Slice or cut the flank steak into even 1/2 inch wide strips. Add the steak strips to a medium mixing bowl. Sprinkle the xanthan gum evenly over the steak pieces. Use your hands to toss the beef and gum together, lightly coating the steak strips all over in the powder.
Heat the olive oil in a large skillet over a medium heat. Add the coated beef strips. Pan-fry the beef for 4-5 minutes until well browned all over. Remove the beef from the skillet with a slotted spoon and set to one side while you prepare the sauce.
Finely crush the garlic and grate the ginger. Add the garlic and ginger to the skillet and sweat gently for a minute to soften. Add the tamari sauce, water and maple-flavored syrup. Stir together well to combine. Simmer the sauce for a minute until bubbling and beginning to thicken.

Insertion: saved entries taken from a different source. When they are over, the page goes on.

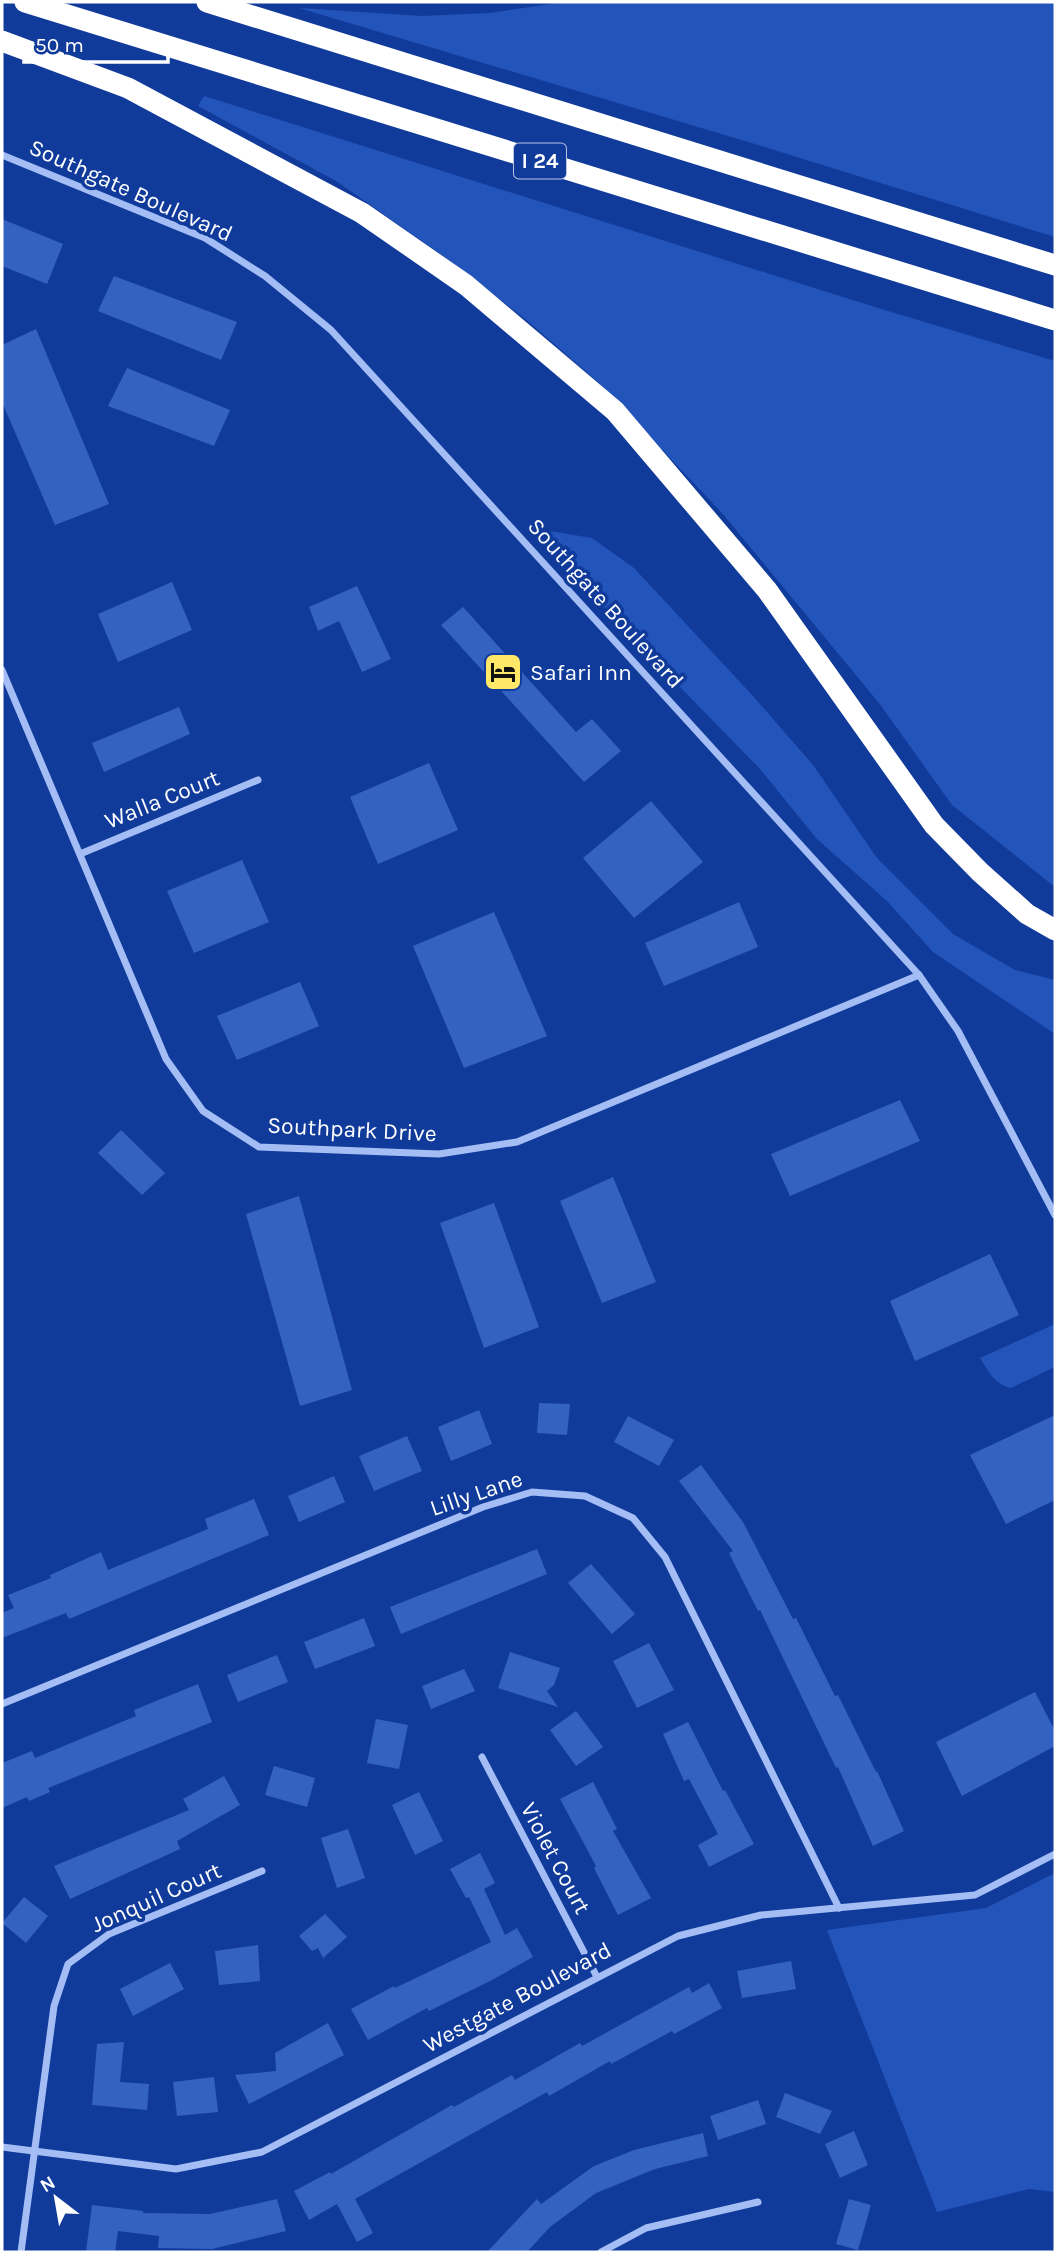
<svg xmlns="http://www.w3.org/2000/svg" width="1057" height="2254" font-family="Karla,sans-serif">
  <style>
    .green { fill: #2354ba }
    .building { fill: #3462c2 }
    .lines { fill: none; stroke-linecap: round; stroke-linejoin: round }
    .street { stroke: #a4bef5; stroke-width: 7 }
    .highway { stroke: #fff; stroke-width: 21 }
    .labels { text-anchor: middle; stroke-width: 7; stroke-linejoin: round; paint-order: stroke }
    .shield { fill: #113b9b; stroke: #b8c4e1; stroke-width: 2 }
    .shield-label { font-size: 21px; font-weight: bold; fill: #fff }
    .street-label { font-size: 23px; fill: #fff; stroke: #113b9b }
    .poi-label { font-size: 23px; fill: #fff; stroke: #113b9b; text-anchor: start }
  </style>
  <rect width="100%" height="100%" fill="#113b9b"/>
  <g class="green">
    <polygon points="563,2 1055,2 1055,237 755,144 299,8 422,16 490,13"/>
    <polygon points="204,96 878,308 1055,361 1055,887 952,805 879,703 722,513 598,382 524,318 439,253 336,181 198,106"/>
    <polygon points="531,528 592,538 634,568 753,696 813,765 877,858 953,934 1015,970 1055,980 1055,1034 933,952 887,901 817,839 760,769 644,650"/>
    <path d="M 1055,1324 L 1055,1367 L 1011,1388 C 994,1384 989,1372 980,1358 Z"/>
    <polygon points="1055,1873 1055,2192 1029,2189 937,2212 827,1930 986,1908"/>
  </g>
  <g class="building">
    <polygon points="2,219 63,244 47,284 2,266"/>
    <polygon points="114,276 237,322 221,360 98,311"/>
    <polygon points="36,329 109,504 55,525 2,402 2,345"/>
    <polygon points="127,368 230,410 214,446 108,406"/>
    <polygon points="172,582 192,630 118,662 98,614"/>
    <polygon points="357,586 391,659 362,672 339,621 318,631 309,607"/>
    <polygon points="463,607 576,732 592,719 621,751 584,782 441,625"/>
    <polygon points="179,707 190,734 104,772 92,743"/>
    <polygon points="429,763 458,830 378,864 350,797"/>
    <polygon points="651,801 703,862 634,918 583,858"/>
    <polygon points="242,860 269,922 194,953 167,891"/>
    <polygon points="739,902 758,947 664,986 645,943"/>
    <polygon points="494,912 547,1036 464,1068 413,946"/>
    <polygon points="300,982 319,1026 237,1060 217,1016"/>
    <polygon points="900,1100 920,1141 790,1196 771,1154"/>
    <polygon points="121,1130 165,1173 142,1195 98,1153"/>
    <polygon points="613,1177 656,1282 602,1303 560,1201"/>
    <polygon points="299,1196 352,1390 300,1406 246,1214"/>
    <polygon points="494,1203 539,1327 484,1348 440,1223"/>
    <polygon points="990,1254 1019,1315 915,1361 890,1301"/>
    <polygon points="539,1403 570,1404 567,1435 537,1433"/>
    <polygon points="479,1410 492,1444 451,1461 438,1427"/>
    <polygon points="1055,1415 1055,1500 1006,1524 970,1455"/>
    <polygon points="628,1416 674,1440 659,1466 614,1442"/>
    <polygon points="407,1436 422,1471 374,1491 359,1456"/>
    <polygon points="701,1465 743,1522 793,1619 796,1618 835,1696 838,1695 876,1772 877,1771 904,1831 873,1846 838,1767 836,1768 760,1610 758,1611 729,1553 733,1551 679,1481"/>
    <polygon points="334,1476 345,1502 299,1522 288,1496"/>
    <polygon points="254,1499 269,1535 69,1619 66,1613 2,1638 2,1613 14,1608 8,1595 51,1578 50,1575 101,1552 108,1570 208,1529 205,1519"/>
    <polygon points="537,1549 547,1574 401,1634 390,1607"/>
    <polygon points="591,1564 635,1614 612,1634 568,1583"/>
    <polygon points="364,1618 375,1646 315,1669 304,1642"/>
    <polygon points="649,1643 674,1690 637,1708 613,1661"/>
    <polygon points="510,1652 560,1668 554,1685 547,1691 558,1707 498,1688"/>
    <polygon points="277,1655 288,1682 238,1702 227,1675"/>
    <polygon points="464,1669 475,1691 431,1709 422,1686"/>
    <polygon points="198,1684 212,1722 48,1788 50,1792 29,1801 27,1797 2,1808 2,1763 32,1751 35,1758 136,1716 134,1710"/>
    <polygon points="1035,1692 1055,1731 1055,1746 962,1796 936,1742"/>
    <polygon points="576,1711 603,1747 576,1766 550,1730"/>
    <polygon points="376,1719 408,1725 399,1769 367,1763"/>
    <polygon points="688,1722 723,1791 725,1790 754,1844 709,1867 698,1845 718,1834 689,1779 684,1781 663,1734"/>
    <polygon points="274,1766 315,1778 307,1807 265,1795"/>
    <polygon points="224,1776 240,1805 177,1841 180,1849 70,1899 54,1866 189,1810 183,1799"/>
    <polygon points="593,1782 617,1829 613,1831 651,1898 618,1915 594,1868 596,1866 560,1799"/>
    <polygon points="419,1792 443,1841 415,1855 392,1805"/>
    <polygon points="348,1829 365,1878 337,1888 321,1838"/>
    <polygon points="480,1853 495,1883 484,1889 505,1935 517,1928 533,1957 492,1980 429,2011 427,2008 368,2040 351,2009 394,1986 395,1988 491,1942 469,1897 466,1898 450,1869"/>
    <polygon points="24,1897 48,1916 26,1943 2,1923"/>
    <polygon points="325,1914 347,1937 323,1958 318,1948 312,1951 299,1936"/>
    <polygon points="258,1945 260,1981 219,1985 215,1951"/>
    <polygon points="791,1961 796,1989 742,1998 737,1971"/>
    <polygon points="170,1963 184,1989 133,2016 120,1989"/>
    <polygon points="709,1983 722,2008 674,2034 672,2031 611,2064 610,2061 549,2096 547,2092 355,2199 373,2233 357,2242 337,2204 309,2220 294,2191 330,2172 331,2174 452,2105 454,2107 512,2075 515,2080 580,2043 582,2046 689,1987 692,1993"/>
    <polygon points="328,2023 344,2055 249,2104 235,2075 276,2071 275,2053"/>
    <polygon points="124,2042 120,2082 149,2084 147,2110 92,2105 97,2044"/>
    <polygon points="214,2077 218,2112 177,2116 173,2082"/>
    <polygon points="785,2093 832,2111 820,2134 776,2117"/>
    <polygon points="758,2100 766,2124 718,2140 710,2116"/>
    <polygon points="854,2131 868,2165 840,2178 825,2144"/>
    <polygon points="703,2133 708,2156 655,2169 596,2193 550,2227 527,2252 487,2252 537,2199 541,2204 594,2166 634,2150"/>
    <polygon points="277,2199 286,2231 212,2249 158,2248 159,2236 118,2231 115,2252 86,2252 92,2205 143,2211 143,2213 210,2214"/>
    <polygon points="849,2199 871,2205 858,2250 836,2244"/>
  </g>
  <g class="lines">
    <g class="street">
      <polyline points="2,155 205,238 265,276 331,330 919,975 958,1031 1055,1215"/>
      <polyline points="2,670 166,1059 203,1111 259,1147 439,1154 517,1142 919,975"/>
      <polyline points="80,854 258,780"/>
      <polyline points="2,1704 483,1507 532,1492 585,1496 633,1518 665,1557 839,1908"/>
      <polyline points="482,1757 597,1977"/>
      <polyline points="2,2147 176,2169 262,2152 678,1936 761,1915 975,1895 1055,1854"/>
      <polyline points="21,2252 54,2006 68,1964 109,1934 262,1871"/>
      <polyline points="601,2252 646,2228 758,2202"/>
    </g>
    <g class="highway">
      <polyline points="25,2 1055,320"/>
      <polyline points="207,2 1055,265"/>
      <polyline points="2,41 128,88 362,213 466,285 615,411 767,590 934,825 980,872 1027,914 1055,930"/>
    </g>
  </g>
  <defs>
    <symbol id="hotel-square" viewBox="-11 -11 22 22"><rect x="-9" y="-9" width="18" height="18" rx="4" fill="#ffe768" stroke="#113b9b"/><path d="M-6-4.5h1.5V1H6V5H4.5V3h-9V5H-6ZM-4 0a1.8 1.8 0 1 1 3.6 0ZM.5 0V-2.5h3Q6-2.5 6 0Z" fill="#111"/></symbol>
  </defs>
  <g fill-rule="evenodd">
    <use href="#hotel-square" x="481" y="650" width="44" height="44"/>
  </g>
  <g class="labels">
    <rect class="shield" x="514" y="143.5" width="52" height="35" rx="5"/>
    <g class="shield-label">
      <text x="540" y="168">I 24</text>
    </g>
    <g class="street-label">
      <text transform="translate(131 190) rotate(24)" y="8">Southgate Boulevard</text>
      <text transform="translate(606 603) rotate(48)" y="8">Southgate Boulevard</text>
      <text transform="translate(162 799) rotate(-22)" y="8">Walla Court</text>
      <text transform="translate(352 1129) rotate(3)" y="8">Southpark Drive</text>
      <text transform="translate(476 1493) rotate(-19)" y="8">Lilly Lane</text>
      <text transform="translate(556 1858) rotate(62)" y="8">Violet Court</text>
      <text transform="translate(156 1897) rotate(-24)" y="8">Jonquil Court</text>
      <text transform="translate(517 1997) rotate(-28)" y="8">Westgate Boulevard</text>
    </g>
    <g class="poi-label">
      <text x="530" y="680">Safari Inn</text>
    </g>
  </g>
  <rect width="1057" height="2254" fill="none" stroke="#ffffff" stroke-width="7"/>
  <g transform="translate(56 2198) rotate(329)" stroke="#113b9b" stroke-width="5" paint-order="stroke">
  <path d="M0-5L12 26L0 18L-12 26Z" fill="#ffffff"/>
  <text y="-10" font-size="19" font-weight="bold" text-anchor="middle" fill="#ffffff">N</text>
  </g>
  <path d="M24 52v10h144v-10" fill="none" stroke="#ffffff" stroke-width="3.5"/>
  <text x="35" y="52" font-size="21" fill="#ffffff" stroke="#113b9b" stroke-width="5" paint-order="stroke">50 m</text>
</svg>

Return the steak strips to the skillet. Stir well to combine with the sauce. Pan-fry the beef for 2-3 minutes more until the sauce is reduced right down and thickened to a sweet sticky glaze, coating the beef all over. If the skillet gets too dry, you can always add a splash more water. This will help to deglaze the pan and lift any caramelized sauce from the base of the skillet. If your sauce is not thickening, you may also add a touch more xanthan gum as required.
Roughly chop the scallions. Divide the cooked beef between two individual serving bowls and top with the chopped scallions. Serve the Mongolian beef hot accompanied by your favorite Keto Chinese inspired sides.